• _Work order_:
Copy the entries character for character.

• _Task input_:
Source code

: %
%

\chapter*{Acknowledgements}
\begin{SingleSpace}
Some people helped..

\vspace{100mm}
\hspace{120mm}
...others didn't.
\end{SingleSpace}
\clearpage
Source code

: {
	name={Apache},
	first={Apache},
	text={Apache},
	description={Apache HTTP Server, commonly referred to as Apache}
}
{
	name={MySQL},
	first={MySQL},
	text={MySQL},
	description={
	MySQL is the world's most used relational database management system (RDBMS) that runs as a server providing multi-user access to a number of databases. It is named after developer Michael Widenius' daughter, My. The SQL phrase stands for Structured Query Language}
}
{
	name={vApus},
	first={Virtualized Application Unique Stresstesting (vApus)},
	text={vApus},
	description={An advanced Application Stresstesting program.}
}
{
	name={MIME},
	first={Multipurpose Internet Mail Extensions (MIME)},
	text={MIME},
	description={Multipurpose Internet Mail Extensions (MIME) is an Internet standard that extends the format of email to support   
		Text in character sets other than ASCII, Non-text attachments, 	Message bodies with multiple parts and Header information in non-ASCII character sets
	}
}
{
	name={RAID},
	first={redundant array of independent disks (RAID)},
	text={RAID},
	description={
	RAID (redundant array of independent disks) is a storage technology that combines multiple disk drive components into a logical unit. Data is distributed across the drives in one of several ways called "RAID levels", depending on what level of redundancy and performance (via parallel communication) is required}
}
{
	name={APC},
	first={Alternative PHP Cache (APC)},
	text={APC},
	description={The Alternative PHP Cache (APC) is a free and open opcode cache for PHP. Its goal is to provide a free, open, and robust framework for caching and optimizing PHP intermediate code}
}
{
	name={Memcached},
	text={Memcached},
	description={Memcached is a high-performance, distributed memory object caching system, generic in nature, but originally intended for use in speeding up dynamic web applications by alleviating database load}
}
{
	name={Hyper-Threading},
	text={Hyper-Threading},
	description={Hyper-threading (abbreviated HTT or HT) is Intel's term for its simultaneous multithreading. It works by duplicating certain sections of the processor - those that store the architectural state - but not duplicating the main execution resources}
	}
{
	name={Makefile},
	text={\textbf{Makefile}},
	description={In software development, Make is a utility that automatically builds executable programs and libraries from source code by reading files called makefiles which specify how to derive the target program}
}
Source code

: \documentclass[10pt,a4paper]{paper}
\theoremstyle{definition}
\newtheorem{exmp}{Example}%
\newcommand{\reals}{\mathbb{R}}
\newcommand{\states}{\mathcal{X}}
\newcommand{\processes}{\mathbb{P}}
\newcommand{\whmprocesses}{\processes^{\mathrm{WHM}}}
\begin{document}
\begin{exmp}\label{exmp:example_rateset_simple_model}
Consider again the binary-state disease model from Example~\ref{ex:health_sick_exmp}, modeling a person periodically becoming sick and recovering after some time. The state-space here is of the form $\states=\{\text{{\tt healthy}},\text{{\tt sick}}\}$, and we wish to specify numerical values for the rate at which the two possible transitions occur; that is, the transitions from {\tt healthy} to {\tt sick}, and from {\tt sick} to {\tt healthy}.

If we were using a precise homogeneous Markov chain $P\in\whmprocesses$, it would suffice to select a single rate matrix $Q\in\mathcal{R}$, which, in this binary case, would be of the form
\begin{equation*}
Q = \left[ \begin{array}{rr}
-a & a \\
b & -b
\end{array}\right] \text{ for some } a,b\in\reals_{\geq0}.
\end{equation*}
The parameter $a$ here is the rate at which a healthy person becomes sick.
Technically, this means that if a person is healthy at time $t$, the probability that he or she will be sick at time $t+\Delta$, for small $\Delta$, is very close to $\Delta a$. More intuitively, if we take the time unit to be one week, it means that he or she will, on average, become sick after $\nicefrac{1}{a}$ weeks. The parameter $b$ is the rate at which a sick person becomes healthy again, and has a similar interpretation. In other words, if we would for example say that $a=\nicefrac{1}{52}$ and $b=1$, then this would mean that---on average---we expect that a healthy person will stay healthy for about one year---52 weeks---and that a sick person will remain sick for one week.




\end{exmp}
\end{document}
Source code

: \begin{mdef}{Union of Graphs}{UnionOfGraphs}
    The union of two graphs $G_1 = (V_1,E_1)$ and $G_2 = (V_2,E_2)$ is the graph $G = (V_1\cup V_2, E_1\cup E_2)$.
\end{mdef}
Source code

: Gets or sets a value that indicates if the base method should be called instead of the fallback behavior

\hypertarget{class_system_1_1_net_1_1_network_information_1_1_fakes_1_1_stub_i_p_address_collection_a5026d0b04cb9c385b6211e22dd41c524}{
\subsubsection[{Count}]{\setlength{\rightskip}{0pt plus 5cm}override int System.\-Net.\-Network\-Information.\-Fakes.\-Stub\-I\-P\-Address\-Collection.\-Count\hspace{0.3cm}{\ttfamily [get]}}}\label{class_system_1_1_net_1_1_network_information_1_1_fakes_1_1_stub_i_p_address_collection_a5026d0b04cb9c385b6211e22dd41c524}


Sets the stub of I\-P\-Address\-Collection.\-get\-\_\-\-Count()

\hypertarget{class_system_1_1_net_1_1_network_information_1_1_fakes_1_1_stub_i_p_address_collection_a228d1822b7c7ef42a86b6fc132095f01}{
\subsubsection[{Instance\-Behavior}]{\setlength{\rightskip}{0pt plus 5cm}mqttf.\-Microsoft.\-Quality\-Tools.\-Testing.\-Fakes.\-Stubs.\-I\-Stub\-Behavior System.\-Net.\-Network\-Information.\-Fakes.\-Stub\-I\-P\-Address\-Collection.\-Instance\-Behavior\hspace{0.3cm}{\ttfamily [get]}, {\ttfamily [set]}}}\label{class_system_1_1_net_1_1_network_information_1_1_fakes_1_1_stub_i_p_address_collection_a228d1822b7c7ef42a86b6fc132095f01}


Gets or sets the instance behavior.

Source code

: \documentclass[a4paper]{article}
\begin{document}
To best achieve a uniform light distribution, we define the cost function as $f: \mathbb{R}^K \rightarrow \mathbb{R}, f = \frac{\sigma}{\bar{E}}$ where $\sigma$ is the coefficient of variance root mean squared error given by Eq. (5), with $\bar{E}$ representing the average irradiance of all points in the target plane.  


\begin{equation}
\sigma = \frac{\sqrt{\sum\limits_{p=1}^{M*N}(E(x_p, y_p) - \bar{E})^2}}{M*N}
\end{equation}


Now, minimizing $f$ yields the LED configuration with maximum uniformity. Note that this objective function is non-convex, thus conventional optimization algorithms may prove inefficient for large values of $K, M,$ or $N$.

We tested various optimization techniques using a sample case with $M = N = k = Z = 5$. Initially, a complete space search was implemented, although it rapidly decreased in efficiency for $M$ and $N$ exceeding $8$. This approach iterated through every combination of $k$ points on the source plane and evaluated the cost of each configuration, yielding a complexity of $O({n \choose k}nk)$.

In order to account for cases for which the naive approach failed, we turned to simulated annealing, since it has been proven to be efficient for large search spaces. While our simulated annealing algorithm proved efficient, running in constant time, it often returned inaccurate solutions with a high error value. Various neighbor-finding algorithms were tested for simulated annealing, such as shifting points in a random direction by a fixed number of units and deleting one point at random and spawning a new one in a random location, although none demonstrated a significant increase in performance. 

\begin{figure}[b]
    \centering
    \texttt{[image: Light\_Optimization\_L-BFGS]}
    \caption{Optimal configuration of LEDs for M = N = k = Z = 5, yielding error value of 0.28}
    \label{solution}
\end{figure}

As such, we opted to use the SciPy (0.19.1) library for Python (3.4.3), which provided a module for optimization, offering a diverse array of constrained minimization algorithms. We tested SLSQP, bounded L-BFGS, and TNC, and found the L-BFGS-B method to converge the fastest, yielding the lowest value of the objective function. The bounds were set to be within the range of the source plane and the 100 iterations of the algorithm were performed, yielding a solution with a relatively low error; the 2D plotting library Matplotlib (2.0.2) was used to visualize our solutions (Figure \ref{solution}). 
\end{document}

• _Written answer_:
Source code

: %
%

\chapter*{Acknowledgements}
\begin{SingleSpace}
Some people helped..

\vspace{100mm}
\hspace{120mm}
...others didn't.
\end{SingleSpace}
\clearpage
Source code

: {
	name={Apache},
	first={Apache},
	text={Apache},
	description={Apache HTTP Server, commonly referred to as Apache}
}
{
	name={MySQL},
	first={MySQL},
	text={MySQL},
	description={
	MySQL is the world's most used relational database management system (RDBMS) that runs as a server providing multi-user access to a number of databases. It is named after developer Michael Widenius' daughter, My. The SQL phrase stands for Structured Query Language}
}
{
	name={vApus},
	first={Virtualized Application Unique Stresstesting (vApus)},
	text={vApus},
	description={An advanced Application Stresstesting program.}
}
{
	name={MIME},
	first={Multipurpose Internet Mail Extensions (MIME)},
	text={MIME},
	description={Multipurpose Internet Mail Extensions (MIME) is an Internet standard that extends the format of email to support   
		Text in character sets other than ASCII, Non-text attachments, 	Message bodies with multiple parts and Header information in non-ASCII character sets
	}
}
{
	name={RAID},
	first={redundant array of independent disks (RAID)},
	text={RAID},
	description={
	RAID (redundant array of independent disks) is a storage technology that combines multiple disk drive components into a logical unit. Data is distributed across the drives in one of several ways called "RAID levels", depending on what level of redundancy and performance (via parallel communication) is required}
}
{
	name={APC},
	first={Alternative PHP Cache (APC)},
	text={APC},
	description={The Alternative PHP Cache (APC) is a free and open opcode cache for PHP. Its goal is to provide a free, open, and robust framework for caching and optimizing PHP intermediate code}
}
{
	name={Memcached},
	text={Memcached},
	description={Memcached is a high-performance, distributed memory object caching system, generic in nature, but originally intended for use in speeding up dynamic web applications by alleviating database load}
}
{
	name={Hyper-Threading},
	text={Hyper-Threading},
	description={Hyper-threading (abbreviated HTT or HT) is Intel's term for its simultaneous multithreading. It works by duplicating certain sections of the processor - those that store the architectural state - but not duplicating the main execution resources}
	}
{
	name={Makefile},
	text={\textbf{Makefile}},
	description={In software development, Make is a utility that automatically builds executable programs and libraries from source code by reading files called makefiles which specify how to derive the target program}
}
Source code

: \documentclass[10pt,a4paper]{paper}
\theoremstyle{definition}
\newtheorem{exmp}{Example}%
\newcommand{\reals}{\mathbb{R}}
\newcommand{\states}{\mathcal{X}}
\newcommand{\processes}{\mathbb{P}}
\newcommand{\whmprocesses}{\processes^{\mathrm{WHM}}}
\begin{document}
\begin{exmp}\label{exmp:example_rateset_simple_model}
Consider again the binary-state disease model from Example~\ref{ex:health_sick_exmp}, modeling a person periodically becoming sick and recovering after some time. The state-space here is of the form $\states=\{\text{{\tt healthy}},\text{{\tt sick}}\}$, and we wish to specify numerical values for the rate at which the two possible transitions occur; that is, the transitions from {\tt healthy} to {\tt sick}, and from {\tt sick} to {\tt healthy}.

If we were using a precise homogeneous Markov chain $P\in\whmprocesses$, it would suffice to select a single rate matrix $Q\in\mathcal{R}$, which, in this binary case, would be of the form
\begin{equation*}
Q = \left[ \begin{array}{rr}
-a & a \\
b & -b
\end{array}\right] \text{ for some } a,b\in\reals_{\geq0}.
\end{equation*}
The parameter $a$ here is the rate at which a healthy person becomes sick.
Technically, this means that if a person is healthy at time $t$, the probability that he or she will be sick at time $t+\Delta$, for small $\Delta$, is very close to $\Delta a$. More intuitively, if we take the time unit to be one week, it means that he or she will, on average, become sick after $\nicefrac{1}{a}$ weeks. The parameter $b$ is the rate at which a sick person becomes healthy again, and has a similar interpretation. In other words, if we would for example say that $a=\nicefrac{1}{52}$ and $b=1$, then this would mean that---on average---we expect that a healthy person will stay healthy for about one year---52 weeks---and that a sick person will remain sick for one week.




\end{exmp}
\end{document}
Source code

: \begin{mdef}{Union of Graphs}{UnionOfGraphs}
    The union of two graphs $G_1 = (V_1,E_1)$ and $G_2 = (V_2,E_2)$ is the graph $G = (V_1\cup V_2, E_1\cup E_2)$.
\end{mdef}
Source code

: Gets or sets a value that indicates if the base method should be called instead of the fallback behavior

\hypertarget{class_system_1_1_net_1_1_network_information_1_1_fakes_1_1_stub_i_p_address_collection_a5026d0b04cb9c385b6211e22dd41c524}{
\subsubsection[{Count}]{\setlength{\rightskip}{0pt plus 5cm}override int System.\-Net.\-Network\-Information.\-Fakes.\-Stub\-I\-P\-Address\-Collection.\-Count\hspace{0.3cm}{\ttfamily [get]}}}\label{class_system_1_1_net_1_1_network_information_1_1_fakes_1_1_stub_i_p_address_collection_a5026d0b04cb9c385b6211e22dd41c524}


Sets the stub of I\-P\-Address\-Collection.\-get\-\_\-\-Count()

\hypertarget{class_system_1_1_net_1_1_network_information_1_1_fakes_1_1_stub_i_p_address_collection_a228d1822b7c7ef42a86b6fc132095f01}{
\subsubsection[{Instance\-Behavior}]{\setlength{\rightskip}{0pt plus 5cm}mqttf.\-Microsoft.\-Quality\-Tools.\-Testing.\-Fakes.\-Stubs.\-I\-Stub\-Behavior System.\-Net.\-Network\-Information.\-Fakes.\-Stub\-I\-P\-Address\-Collection.\-Instance\-Behavior\hspace{0.3cm}{\ttfamily [get]}, {\ttfamily [set]}}}\label{class_system_1_1_net_1_1_network_information_1_1_fakes_1_1_stub_i_p_address_collection_a228d1822b7c7ef42a86b6fc132095f01}


Gets or sets the instance behavior.

Source code

: \documentclass[a4paper]{article}
\begin{document}
To best achieve a uniform light distribution, we define the cost function as $f: \mathbb{R}^K \rightarrow \mathbb{R}, f = \frac{\sigma}{\bar{E}}$ where $\sigma$ is the coefficient of variance root mean squared error given by Eq. (5), with $\bar{E}$ representing the average irradiance of all points in the target plane.  


\begin{equation}
\sigma = \frac{\sqrt{\sum\limits_{p=1}^{M*N}(E(x_p, y_p) - \bar{E})^2}}{M*N}
\end{equation}


Now, minimizing $f$ yields the LED configuration with maximum uniformity. Note that this objective function is non-convex, thus conventional optimization algorithms may prove inefficient for large values of $K, M,$ or $N$.

We tested various optimization techniques using a sample case with $M = N = k = Z = 5$. Initially, a complete space search was implemented, although it rapidly decreased in efficiency for $M$ and $N$ exceeding $8$. This approach iterated through every combination of $k$ points on the source plane and evaluated the cost of each configuration, yielding a complexity of $O({n \choose k}nk)$.

In order to account for cases for which the naive approach failed, we turned to simulated annealing, since it has been proven to be efficient for large search spaces. While our simulated annealing algorithm proved efficient, running in constant time, it often returned inaccurate solutions with a high error value. Various neighbor-finding algorithms were tested for simulated annealing, such as shifting points in a random direction by a fixed number of units and deleting one point at random and spawning a new one in a random location, although none demonstrated a significant increase in performance. 

\begin{figure}[b]
    \centering
    \texttt{[image: Light\_Optimization\_L-BFGS]}
    \caption{Optimal configuration of LEDs for M = N = k = Z = 5, yielding error value of 0.28}
    \label{solution}
\end{figure}

As such, we opted to use the SciPy (0.19.1) library for Python (3.4.3), which provided a module for optimization, offering a diverse array of constrained minimization algorithms. We tested SLSQP, bounded L-BFGS, and TNC, and found the L-BFGS-B method to converge the fastest, yielding the lowest value of the objective function. The bounds were set to be within the range of the source plane and the 100 iterations of the algorithm were performed, yielding a solution with a relatively low error; the 2D plotting library Matplotlib (2.0.2) was used to visualize our solutions (Figure \ref{solution}). 
\end{document}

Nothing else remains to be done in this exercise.